Linear multivariable regressions were made to account for confounders between patients with CKD and controls and calculate predicted means. Adjustments were made for body mass index, diabetes, hypertension, smoking status, alcohol consumption, eGFR, UACR, heart rate, left bundle branch block, atrial fibrillation, heart failure, ischemic heart disease, significant valve disease, and left ventricular mass index. For all regression analyses involving work measures, the GWW and GWE variables were log- and logit-transformed, respectively.

Comparisons were further made across groups of left ventricular remodeling (controls vs. patients with CKD without and with left ventricular hypertrophy (LVH), respectively), across eGFR groups (G1, G2, G3, G4, G5), strata of albuminuria (normoalbuminuria, microalbuminuria, and macroalbuminuria). For these comparisons, the ANOVA test was applied for Gaussian-distributed variables, and non-Gaussian distributed variables were compared with a non-parametric trend test.

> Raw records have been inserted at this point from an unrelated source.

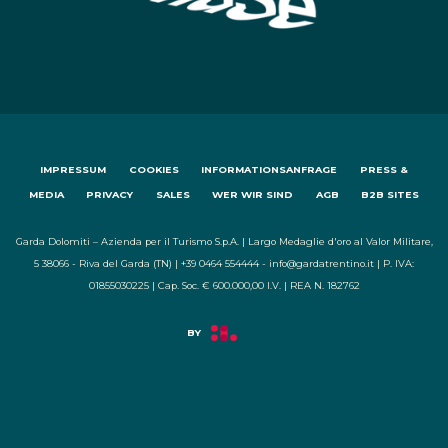
IMPRESSUM
COOKIES
INFORMATIONSANFRAGE
PRESS &
MEDIA
PRIVACY
SALES
WER WIR SIND
AGB
B2B SITES
Garda Dolomiti – Azienda per il Turismo S.p.A. | Largo Medaglie d'oro al Valor Militare,
5 38066 - Riva del Garda (TN) | +39 0464 554444 - info@gardatrentino.it | P. IVA:
01855030225 | Cap. Soc. € 600.000,00 I.V. | REA N. 182762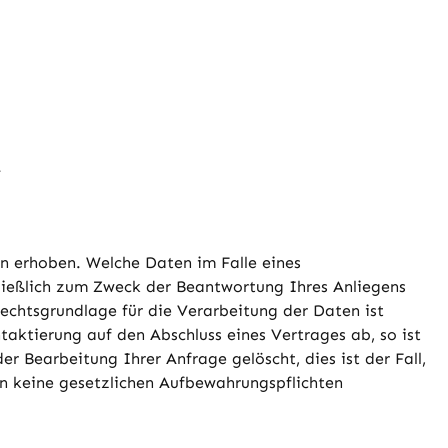
.
 erhoben. Welche Daten im Falle eines
ließlich zum Zweck der Beantwortung Ihres Anliegens
chtsgrundlage für die Verarbeitung der Daten ist
taktierung auf den Abschluss eines Vertrages ab, so ist
r Bearbeitung Ihrer Anfrage gelöscht, dies ist der Fall,
rn keine gesetzlichen Aufbewahrungspflichten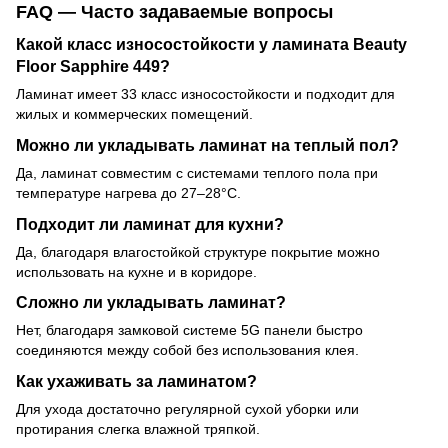
FAQ — Часто задаваемые вопросы
Какой класс износостойкости у ламината Beauty
Floor Sapphire 449?
Ламинат имеет 33 класс износостойкости и подходит для
жилых и коммерческих помещений.
Можно ли укладывать ламинат на теплый пол?
Да, ламинат совместим с системами теплого пола при
температуре нагрева до 27–28°C.
Подходит ли ламинат для кухни?
Да, благодаря влагостойкой структуре покрытие можно
использовать на кухне и в коридоре.
Сложно ли укладывать ламинат?
Нет, благодаря замковой системе 5G панели быстро
соединяются между собой без использования клея.
Как ухаживать за ламинатом?
Для ухода достаточно регулярной сухой уборки или
протирания слегка влажной тряпкой.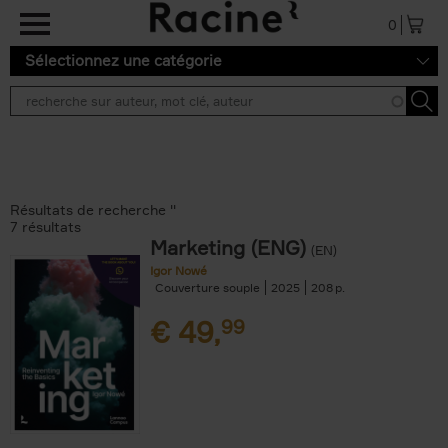
Aller au contenu principal
0
Sélectionnez une catégorie
Résultats de recherche ''
7 résultats
Marketing (ENG)
(EN)
Igor Nowé
Couverture souple
2025
208
€
49,
99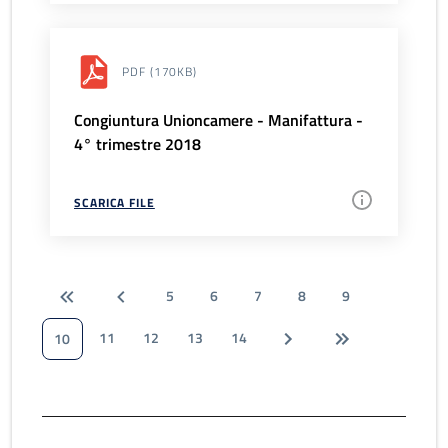
PDF
(170KB)
Congiuntura Unioncamere - Manifattura -
4° trimestre 2018
SCARICA FILE
5
6
7
8
9
11
12
13
14
10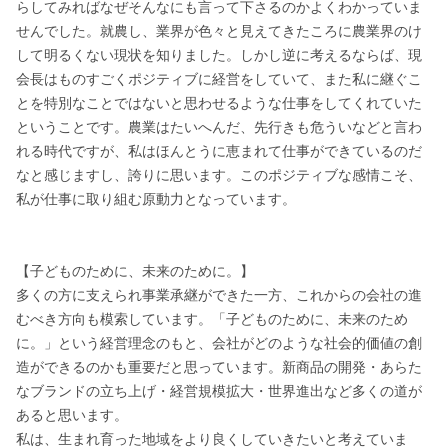
らしてみればなぜそんなにも言って下さるのかよくわかっていま
せんでした。就農し、業界が色々と見えてきたころに農業界のけ
して明るくない現状を知りました。しかし逆に考えるならば、現
会長はものすごくポジティブに経営をしていて、また私に継ぐこ
とを特別なことではないと思わせるような仕事をしてくれていた
ということです。農業はたいへんだ、先行きも危ういなどと言わ
れる時代ですが、私はほんとうに恵まれて仕事ができているのだ
なと感じますし、誇りに思います。このポジティブな感情こそ、
私が仕事に取り組む原動力となっています。

【子どものために、未来のために。】

多くの方に支えられ事業承継ができた一方、これからの会社の進
むべき方向も模索しています。「子どものために、未来のため
に。」という経営理念のもと、会社がどのような社会的価値の創
造ができるのかも重要だと思っています。新商品の開発・あらた
なブランドの立ち上げ・経営規模拡大・世界進出など多くの道が
あると思います。

私は、生まれ育った地域をより良くしていきたいと考えていま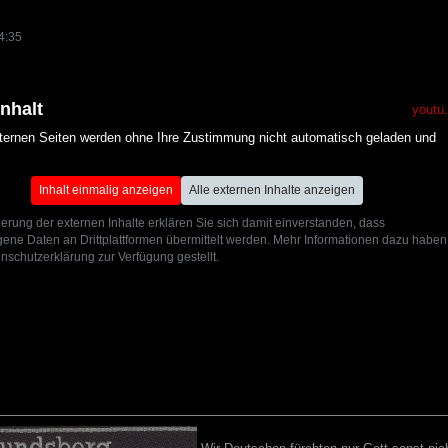
4:35
Inhalt
youtu
xternen Seiten werden ohne Ihre Zustimmung nicht automatisch geladen und
Inhalt einmalig anzeigen
Alle externen Inhalte anzeigen
ierung der externen Inhalte erklären Sie sich damit einverstanden, dass
ne Daten an Drittplattformen übermittelt werden. Mehr Informationen dazu haben
nschutzerklärung zur Verfügung gestellt.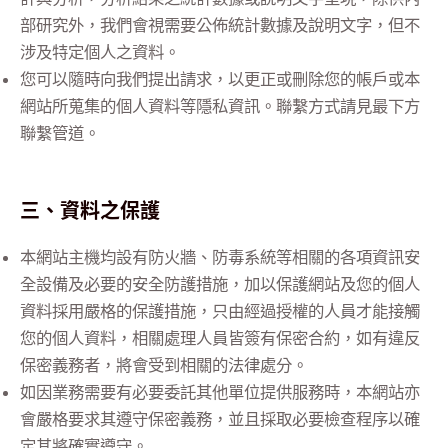
部研究外，我們會視需要公佈統計數據及說明文字，但不
涉及特定個人之資料。
您可以隨時向我們提出請求，以更正或刪除您的帳戶或本
網站所蒐集的個人資料等隱私資訊。聯繫方式請見最下方
聯繫管道。
三、資料之保護
本網站主機均設有防火牆、防毒系統等相關的各項資訊安
全設備及必要的安全防護措施，加以保護網站及您的個人
資料採用嚴格的保護措施，只由經過授權的人員才能接觸
您的個人資料，相關處理人員皆簽有保密合約，如有違反
保密義務者，將會受到相關的法律處分。
如因業務需要有必要委託其他單位提供服務時，本網站亦
會嚴格要求其遵守保密義務，並且採取必要檢查程序以確
定其將確實遵守。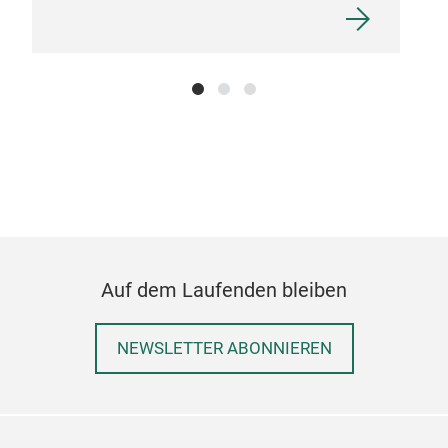
Auf dem Laufenden bleiben
NEWSLETTER ABONNIEREN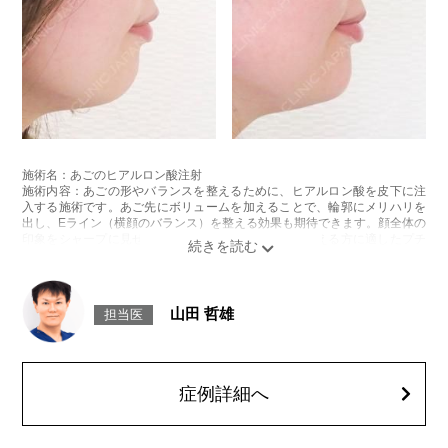
施術名：あごのヒアルロン酸注射
施術内容：あごの形やバランスを整えるために、ヒアルロン酸を皮下に注
入する施術です。あご先にボリュームを加えることで、輪郭にメリハリを
出し、Eライン（横顔のバランス）を整える効果も期待できます。顔全体の
印象をシャープに見せたい方や、あごが引っ込んで見える方に適したプチ
整形のひとつです。
施術時間：約10分程
リスク、副作用：施術後に腫れ、赤み、内出血、痛み、突っ張り感などが
生じることがありますが、通常は数日〜1週間程度で徐々に軽快します。ま
山田 哲雄
担当医
た、稀にアレルギー反応、細菌感染、血管閉塞、しこり（硬化）や小さな
結節が生じる可能性があります。施術後1〜2週間程度は、注入部位を強く
押したりマッサージしたりすることはお控えください。
費用：
レスチレン 54,800円(税込)
症例詳細へ
レスチレンリフト※横浜院限定 76,800円(税込)
ジュビダームビスタウルトラXC 109,800円(税込)
クレヴィエルコントア 109,800円(税込)
ボリューマ 131,800円(税込)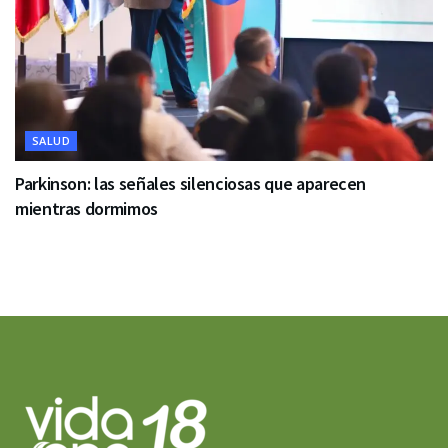
SALUD
Parkinson: las señales silenciosas que aparecen
mientras dormimos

Linear regression analysis was also applied to examine the association between eGFR and myocardial work measures and between UACR and myocardial work measures. For all regression analyses, UACR underwent a log-transformation. Multivariable adjustments were made for relevant confounders: age, sex, hypertension, diabetes, heart rate, significant valve disease, ischemic heart disease, smoking status, alcohol consumption, body mass index, known heart failure, and left ventricular mass index. For the analyses concerning the association between UACR and work measures, the multivariable model also included adjustment for eGFR and vice versa. The same analyses were carried out in a subgroup of patients with CKD who exhibited current signs of functional kidney disease (defined as either reduced eGFR (< 60 mL/min/1.73 m2) or albuminuria (UACR > 30 mg/g)).

Logistic regression was applied to investigate which stages of CKD were associated with increased likelihood of abnormal work. Multivariable adjustments were similar to the linear regressions.

Tests for interactions from diabetes, hypertension, and CKD etiology, respectively, were applied in both linear and logistic regression analysis. Since diabetes significantly modified the association between eGFR and work measures, these regression analyses were stratified by diabetes status.

All statistical analyses were performed using STATA v. 15 SE (StataCorp LP, College Station, TX). p-values < 0.05 were considered significant in all analyses.